Escompte et précompte de commissions : le dossier empoisonné !
Cela s’appelle jouer avec le feu. Laisser perdurer des pratiques de rémunération considérées comme illégales et ne pas se mettre d’accord pour les faire disparaitre ou les encadrer jette un discrédit sur le système actuel des commissions.
France Assureurs, le CTIP et la Mutualité Française cherchent à se mettre d’accord sur ces pratiques de rémunération controversées que sont l’escompte et le précompte de commissions. Certains, comme le MEDI, les considèrent comme incompatibles avec le Code des assurances. D’autres tentent de soutenir une lecture plus arrangeante de la réglementation pour faire perdurer ces pratiques. Quoi qu’il en soit, c’est un effort louable des Organismes d’assurance de rechercher à rendre ces dispositifs, a minima, compatibles avec les intérêts des assurés. Naturellement, la loi, en l’occurrence le Code des assurances, en constitue le bornage.

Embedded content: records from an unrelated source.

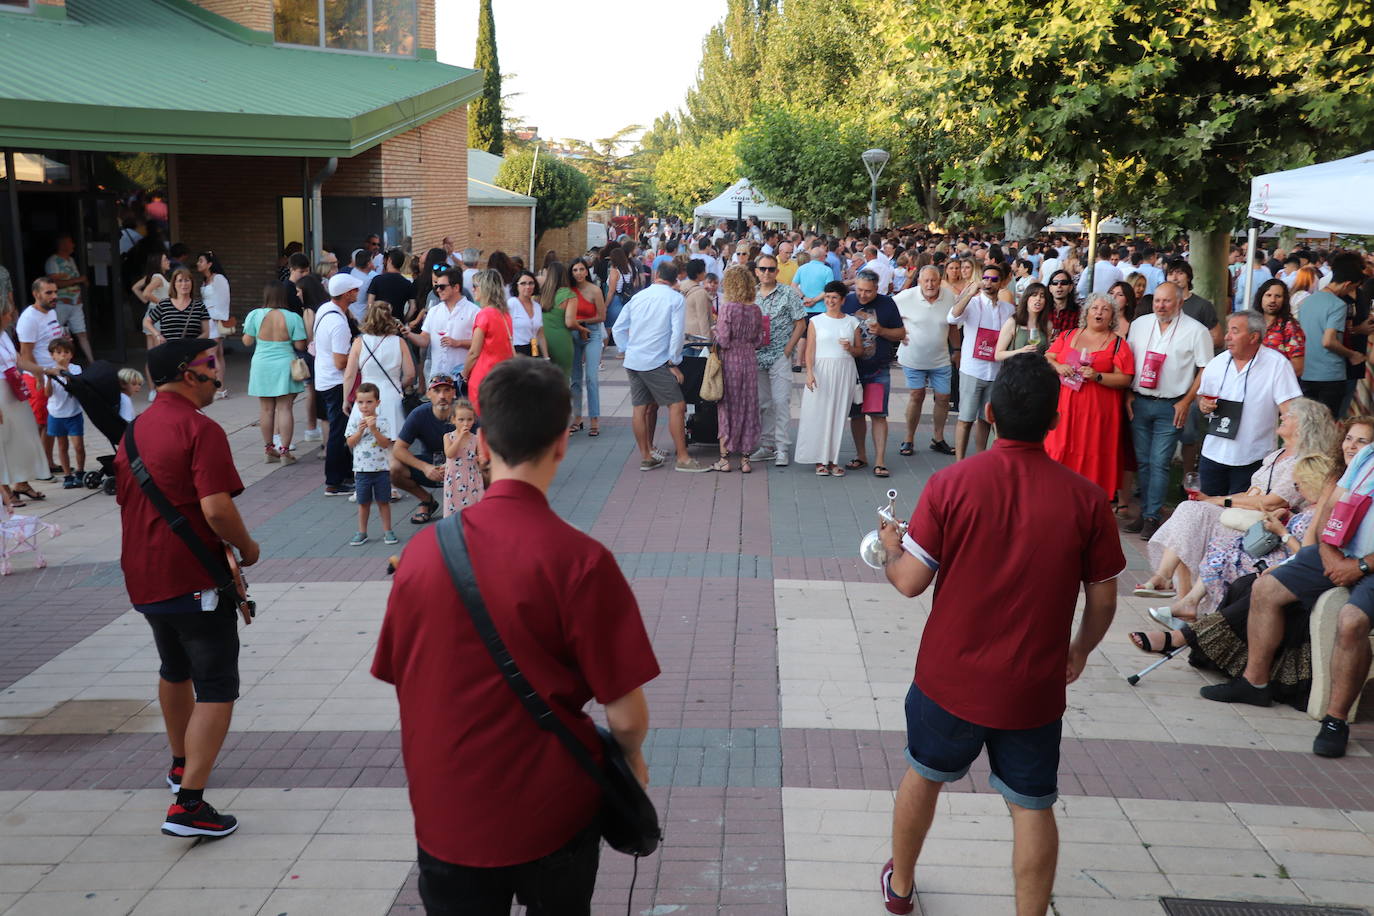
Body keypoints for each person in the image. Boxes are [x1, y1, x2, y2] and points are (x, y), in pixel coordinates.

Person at [372, 358, 658, 915]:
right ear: (561, 444)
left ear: (483, 441)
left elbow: (399, 675)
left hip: (446, 802)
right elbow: (626, 717)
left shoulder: (422, 555)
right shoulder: (582, 560)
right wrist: (631, 759)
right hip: (552, 804)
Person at [876, 353, 1122, 916]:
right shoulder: (1087, 499)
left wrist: (891, 548)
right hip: (1033, 687)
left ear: (988, 413)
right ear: (1055, 420)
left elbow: (912, 582)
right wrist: (1079, 650)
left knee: (923, 773)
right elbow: (1104, 597)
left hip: (949, 679)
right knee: (1032, 805)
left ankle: (902, 887)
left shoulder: (950, 483)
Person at [114, 338, 259, 838]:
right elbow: (217, 509)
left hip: (144, 574)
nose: (219, 377)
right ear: (188, 374)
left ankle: (180, 766)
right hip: (193, 577)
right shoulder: (199, 428)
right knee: (217, 684)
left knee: (174, 668)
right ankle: (189, 806)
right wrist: (249, 547)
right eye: (212, 367)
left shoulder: (134, 430)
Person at [1136, 397, 1334, 621]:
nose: (1282, 417)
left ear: (1305, 424)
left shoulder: (1303, 460)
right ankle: (1172, 586)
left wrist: (1222, 502)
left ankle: (1176, 594)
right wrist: (1212, 499)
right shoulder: (1276, 455)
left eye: (1289, 416)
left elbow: (1273, 502)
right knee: (1190, 509)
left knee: (1195, 516)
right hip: (1248, 514)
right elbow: (1251, 493)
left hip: (1268, 524)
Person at [1125, 281, 1214, 538]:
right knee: (1142, 461)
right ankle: (1144, 513)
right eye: (1157, 301)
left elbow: (1205, 368)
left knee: (1160, 461)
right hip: (1140, 400)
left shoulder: (1196, 330)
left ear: (1180, 303)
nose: (1160, 306)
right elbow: (1129, 360)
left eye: (1167, 301)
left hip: (1171, 404)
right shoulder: (1140, 324)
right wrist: (1128, 394)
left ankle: (1153, 516)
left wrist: (1186, 402)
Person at [612, 261, 707, 473]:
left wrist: (627, 349)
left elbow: (619, 327)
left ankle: (646, 456)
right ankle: (682, 458)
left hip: (635, 359)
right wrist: (673, 361)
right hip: (656, 360)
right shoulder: (675, 299)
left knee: (640, 407)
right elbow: (676, 334)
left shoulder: (639, 296)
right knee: (677, 405)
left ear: (656, 275)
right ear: (676, 279)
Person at [1196, 311, 1303, 496]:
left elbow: (1291, 411)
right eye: (1228, 330)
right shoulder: (1217, 363)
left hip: (1254, 456)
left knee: (1239, 516)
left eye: (1235, 331)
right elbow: (1203, 398)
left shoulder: (1277, 365)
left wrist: (1289, 452)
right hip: (1213, 452)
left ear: (1254, 337)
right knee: (1207, 510)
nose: (1227, 336)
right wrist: (1203, 404)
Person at [1043, 294, 1135, 496]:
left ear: (1112, 317)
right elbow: (1048, 357)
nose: (1099, 312)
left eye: (1105, 309)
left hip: (1098, 412)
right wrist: (1059, 366)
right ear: (1086, 312)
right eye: (1094, 308)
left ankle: (1088, 498)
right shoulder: (1068, 335)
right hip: (1066, 408)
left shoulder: (1118, 344)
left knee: (1093, 453)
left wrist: (1098, 376)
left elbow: (1125, 378)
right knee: (1059, 447)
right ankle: (1054, 493)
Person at [795, 282, 862, 477]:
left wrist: (850, 348)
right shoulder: (816, 321)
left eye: (834, 298)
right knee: (818, 414)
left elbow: (860, 350)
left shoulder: (852, 322)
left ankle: (833, 460)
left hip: (844, 370)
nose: (830, 301)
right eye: (827, 297)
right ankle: (819, 459)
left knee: (839, 415)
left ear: (842, 300)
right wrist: (809, 373)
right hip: (821, 370)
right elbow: (810, 350)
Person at [948, 266, 1014, 461]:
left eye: (994, 279)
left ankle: (980, 460)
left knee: (986, 419)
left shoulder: (1008, 309)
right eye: (985, 278)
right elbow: (952, 317)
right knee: (965, 419)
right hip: (972, 370)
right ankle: (959, 463)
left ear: (1001, 283)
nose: (989, 282)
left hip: (995, 371)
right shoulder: (973, 303)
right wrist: (969, 293)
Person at [843, 271, 904, 476]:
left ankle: (880, 461)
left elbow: (901, 333)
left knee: (878, 415)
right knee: (857, 415)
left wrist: (882, 331)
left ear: (877, 289)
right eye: (859, 289)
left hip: (878, 369)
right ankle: (861, 456)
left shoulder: (887, 304)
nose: (862, 294)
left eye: (868, 291)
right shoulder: (848, 301)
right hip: (853, 370)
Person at [894, 266, 959, 458]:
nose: (930, 284)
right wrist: (897, 334)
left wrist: (957, 350)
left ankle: (938, 439)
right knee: (917, 395)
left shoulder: (949, 297)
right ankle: (908, 438)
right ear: (919, 282)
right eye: (926, 281)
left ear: (940, 280)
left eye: (934, 280)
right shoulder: (905, 297)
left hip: (941, 358)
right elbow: (888, 315)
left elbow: (953, 327)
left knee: (944, 398)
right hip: (913, 357)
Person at [241, 282, 307, 465]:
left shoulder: (254, 315)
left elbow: (246, 341)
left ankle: (269, 449)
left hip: (261, 364)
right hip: (285, 363)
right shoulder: (293, 317)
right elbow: (300, 345)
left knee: (266, 409)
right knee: (285, 408)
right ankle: (285, 451)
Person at [750, 252, 806, 467]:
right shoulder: (751, 294)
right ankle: (766, 445)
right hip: (756, 356)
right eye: (762, 269)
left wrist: (788, 350)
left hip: (779, 356)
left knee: (781, 402)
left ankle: (781, 448)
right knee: (763, 403)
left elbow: (800, 323)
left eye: (770, 269)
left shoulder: (788, 293)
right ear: (756, 271)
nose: (766, 273)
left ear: (777, 271)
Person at [1297, 253, 1367, 418]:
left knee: (1308, 423)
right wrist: (1353, 354)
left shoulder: (1307, 301)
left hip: (1307, 371)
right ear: (1348, 284)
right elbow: (1328, 341)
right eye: (1352, 288)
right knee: (1328, 425)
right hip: (1330, 374)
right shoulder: (1338, 305)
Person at [711, 266, 767, 473]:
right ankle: (745, 459)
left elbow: (723, 339)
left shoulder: (728, 308)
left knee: (727, 407)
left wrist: (715, 330)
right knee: (748, 407)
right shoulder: (755, 309)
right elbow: (759, 340)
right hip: (749, 360)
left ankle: (724, 459)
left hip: (730, 360)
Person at [0, 298, 49, 507]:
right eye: (8, 313)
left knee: (24, 436)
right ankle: (5, 490)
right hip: (1, 392)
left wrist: (44, 371)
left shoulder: (5, 335)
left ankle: (21, 483)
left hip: (14, 390)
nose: (11, 317)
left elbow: (20, 361)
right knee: (3, 441)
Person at [315, 273, 360, 497]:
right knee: (339, 431)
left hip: (323, 378)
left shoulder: (326, 309)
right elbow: (340, 361)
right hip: (335, 382)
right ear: (346, 294)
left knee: (339, 430)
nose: (358, 293)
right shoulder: (338, 323)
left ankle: (344, 475)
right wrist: (357, 353)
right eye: (354, 290)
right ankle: (334, 481)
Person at [343, 299, 415, 439]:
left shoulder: (359, 343)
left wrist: (345, 399)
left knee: (363, 440)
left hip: (365, 397)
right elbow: (410, 374)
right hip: (392, 395)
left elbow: (349, 375)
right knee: (393, 442)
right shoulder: (399, 342)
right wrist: (399, 385)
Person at [391, 374, 458, 523]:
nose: (442, 396)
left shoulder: (464, 412)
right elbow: (398, 449)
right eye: (437, 391)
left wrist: (456, 464)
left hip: (461, 466)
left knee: (489, 468)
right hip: (431, 465)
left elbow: (481, 447)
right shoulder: (419, 414)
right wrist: (425, 467)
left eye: (447, 390)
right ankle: (427, 501)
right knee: (394, 468)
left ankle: (480, 503)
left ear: (453, 393)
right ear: (428, 394)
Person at [16, 278, 64, 473]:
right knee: (40, 424)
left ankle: (48, 463)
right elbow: (26, 354)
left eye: (55, 292)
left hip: (53, 374)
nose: (54, 296)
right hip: (37, 377)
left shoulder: (51, 311)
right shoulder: (29, 319)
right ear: (36, 294)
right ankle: (38, 467)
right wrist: (39, 378)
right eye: (49, 293)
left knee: (50, 422)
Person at [407, 266, 479, 389]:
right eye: (435, 287)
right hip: (437, 378)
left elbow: (480, 344)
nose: (438, 290)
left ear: (456, 287)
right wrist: (408, 333)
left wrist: (458, 343)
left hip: (461, 378)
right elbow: (424, 340)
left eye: (442, 287)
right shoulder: (434, 311)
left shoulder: (474, 312)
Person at [344, 383, 398, 547]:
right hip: (361, 470)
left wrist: (374, 429)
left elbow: (385, 444)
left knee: (383, 501)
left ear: (377, 403)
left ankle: (387, 530)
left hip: (381, 469)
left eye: (369, 402)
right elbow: (350, 443)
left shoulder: (383, 421)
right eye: (360, 402)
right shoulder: (354, 421)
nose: (364, 406)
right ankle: (362, 532)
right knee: (363, 503)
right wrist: (360, 431)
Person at [463, 270, 515, 416]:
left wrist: (464, 374)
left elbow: (474, 352)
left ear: (485, 288)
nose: (472, 289)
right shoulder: (505, 315)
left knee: (483, 426)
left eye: (475, 286)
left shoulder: (484, 314)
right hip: (502, 377)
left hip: (483, 377)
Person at [566, 259, 606, 434]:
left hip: (592, 333)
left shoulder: (595, 290)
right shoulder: (568, 291)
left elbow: (602, 316)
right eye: (575, 270)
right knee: (574, 379)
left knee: (591, 377)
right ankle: (577, 417)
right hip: (573, 334)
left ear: (587, 271)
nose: (579, 273)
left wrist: (582, 321)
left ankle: (594, 419)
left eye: (582, 269)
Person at [45, 233, 94, 362]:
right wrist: (79, 279)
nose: (73, 245)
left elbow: (72, 280)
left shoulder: (70, 260)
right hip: (60, 303)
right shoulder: (53, 261)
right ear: (62, 245)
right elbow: (55, 284)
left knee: (81, 333)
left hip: (76, 303)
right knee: (56, 334)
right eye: (70, 242)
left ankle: (92, 361)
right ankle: (55, 362)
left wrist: (81, 283)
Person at [197, 252, 232, 395]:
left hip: (214, 319)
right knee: (217, 353)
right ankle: (219, 387)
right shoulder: (206, 280)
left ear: (209, 264)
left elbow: (224, 299)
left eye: (201, 261)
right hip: (208, 319)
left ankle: (216, 387)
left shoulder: (218, 279)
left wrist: (219, 318)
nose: (198, 263)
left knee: (211, 353)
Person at [145, 268, 211, 344]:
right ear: (174, 284)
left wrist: (192, 344)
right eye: (180, 280)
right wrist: (157, 335)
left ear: (192, 283)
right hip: (168, 352)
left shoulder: (200, 306)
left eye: (187, 280)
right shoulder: (164, 304)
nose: (184, 284)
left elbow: (206, 333)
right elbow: (147, 322)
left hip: (191, 353)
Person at [1255, 278, 1305, 377]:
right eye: (1268, 295)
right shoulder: (1251, 323)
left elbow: (1298, 368)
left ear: (1284, 300)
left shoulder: (1290, 326)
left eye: (1278, 296)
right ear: (1261, 297)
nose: (1273, 300)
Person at [442, 398, 484, 516]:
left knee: (474, 511)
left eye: (469, 419)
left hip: (472, 478)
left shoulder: (475, 438)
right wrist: (460, 437)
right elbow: (450, 453)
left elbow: (480, 457)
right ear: (453, 420)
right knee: (454, 510)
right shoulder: (448, 437)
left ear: (474, 420)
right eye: (461, 420)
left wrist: (480, 459)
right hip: (454, 480)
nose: (466, 423)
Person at [540, 261, 576, 379]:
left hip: (543, 339)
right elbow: (569, 322)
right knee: (563, 378)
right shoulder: (569, 295)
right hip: (561, 340)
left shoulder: (540, 294)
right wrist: (581, 328)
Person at [368, 248, 416, 323]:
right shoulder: (407, 283)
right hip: (397, 325)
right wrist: (403, 321)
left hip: (379, 324)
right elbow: (413, 307)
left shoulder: (377, 280)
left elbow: (370, 304)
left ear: (389, 260)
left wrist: (372, 320)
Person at [507, 270, 547, 357]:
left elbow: (540, 334)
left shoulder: (537, 307)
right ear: (516, 286)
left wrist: (546, 357)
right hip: (516, 350)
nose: (528, 286)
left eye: (531, 283)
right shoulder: (512, 303)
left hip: (534, 348)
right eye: (523, 283)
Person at [1044, 269, 1079, 339]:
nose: (1059, 285)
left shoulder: (1078, 312)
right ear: (1050, 288)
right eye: (1055, 283)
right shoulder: (1043, 309)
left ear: (1070, 287)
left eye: (1064, 283)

La démarche de principe est contrecarrée par Planète CSCA1, qui a découvert ce projet fortuitement sans avoir été convié à en débattre alors qu’ils sont directement intéressés. Le président de Surmont a ainsi précisé que son syndicat ne ratifierait pas ce projet de protocole. Position ferme justifiée par le fait que seuls les intermédiaires seraient concernés par ses dispositions. Les réseaux salariés seraient, en effet, exclus de ces modalités d’encadrement du précompte. A noter, par ailleurs que certains réseaux d’agents généraux pratiquent le précompte et ne semblent pas davantage conviés. Sans oublier que ces derniers, comme beaucoup de courtiers, utilisent les services de collaborateurs commerciaux salariés ou non-salariés (MIA) potentiellement concernés par ces dispositifs de rémunération. C’est un retour en arrière de plus de 20 ans, lorsque la DIA2 imposait des règles qui ne s’appliquaient qu’aux seuls intermédiaires. Une part importante des distributeurs n’était pas concernée par les mêmes obligations.

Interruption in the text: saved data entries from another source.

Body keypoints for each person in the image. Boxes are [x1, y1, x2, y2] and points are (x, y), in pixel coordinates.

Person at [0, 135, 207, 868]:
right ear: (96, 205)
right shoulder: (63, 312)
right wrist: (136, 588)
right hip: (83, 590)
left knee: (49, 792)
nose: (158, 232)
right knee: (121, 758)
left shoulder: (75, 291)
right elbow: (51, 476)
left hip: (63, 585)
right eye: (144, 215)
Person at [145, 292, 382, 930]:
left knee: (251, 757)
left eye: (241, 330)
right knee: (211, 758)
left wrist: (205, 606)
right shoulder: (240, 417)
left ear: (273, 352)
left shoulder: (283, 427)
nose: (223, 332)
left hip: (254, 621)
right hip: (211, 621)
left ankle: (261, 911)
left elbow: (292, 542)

Bref, un projet bien intentionné pour tenter de sortir de ces pratiques, mais que le manque d’ambition vide de son efficacité. De fait, tous les acteurs de la distribution sont concernés ou aucun, surtout sur un sujet aussi sensible que controversé. Cette position est dangereuse. Elle crée une situation juridique pour le moins périlleuse. Elle renforce les arguments des contempteurs du mode de rémunération à la commission qui ne se lassent pas de vouloir le mettre à bas. Contrairement à ce que beaucoup pensent, ce débat très vif dans la RIS3 n’est pas clos. Le Parlement européen est revenu sur cet aspect du projet de la Commission européenne qui voulait quasiment supprimer le commissionnement. Mais il doit encore être validé par le Conseil. Manifestement ce n’est pas encore acquis.

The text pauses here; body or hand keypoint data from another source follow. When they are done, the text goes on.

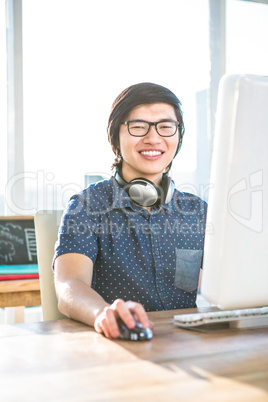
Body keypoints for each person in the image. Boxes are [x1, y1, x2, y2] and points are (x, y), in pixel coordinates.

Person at [53, 82, 207, 339]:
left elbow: (236, 279)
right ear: (116, 136)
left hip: (188, 345)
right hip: (118, 346)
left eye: (166, 127)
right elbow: (69, 285)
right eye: (138, 127)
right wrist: (103, 313)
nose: (154, 138)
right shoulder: (87, 206)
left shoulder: (198, 212)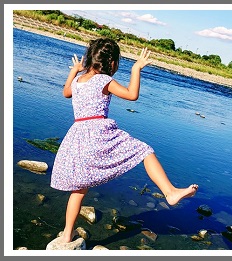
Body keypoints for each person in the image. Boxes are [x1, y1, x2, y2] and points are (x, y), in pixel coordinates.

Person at [50, 38, 198, 243]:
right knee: (144, 151)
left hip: (77, 136)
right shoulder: (103, 81)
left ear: (90, 57)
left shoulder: (77, 81)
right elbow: (132, 95)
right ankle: (170, 192)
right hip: (98, 133)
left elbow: (66, 93)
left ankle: (67, 235)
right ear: (112, 63)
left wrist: (74, 70)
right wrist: (136, 68)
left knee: (79, 189)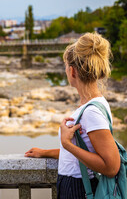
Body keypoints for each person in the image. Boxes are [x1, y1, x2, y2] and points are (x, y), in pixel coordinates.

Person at [25, 32, 120, 198]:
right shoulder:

Rien ne dit, non plus, que les Autorités françaises ne vont pas s’emparer de cette question et légiférer. Ce dossier est empoisonné. Les arguments pour justifier ces pratiques ne sont pas soutenables devant une opinion publique prompte à s’insurger sur des modalités qu’elle ne comprend pas, qu’elle juge, à tort ou à raison, obscures et aboutissant à des frais exorbitants. Ne doutons pas un instant que le Parlement soit à l’unisson.
1 Planète CSCA est le syndicat des courtiers en assurance.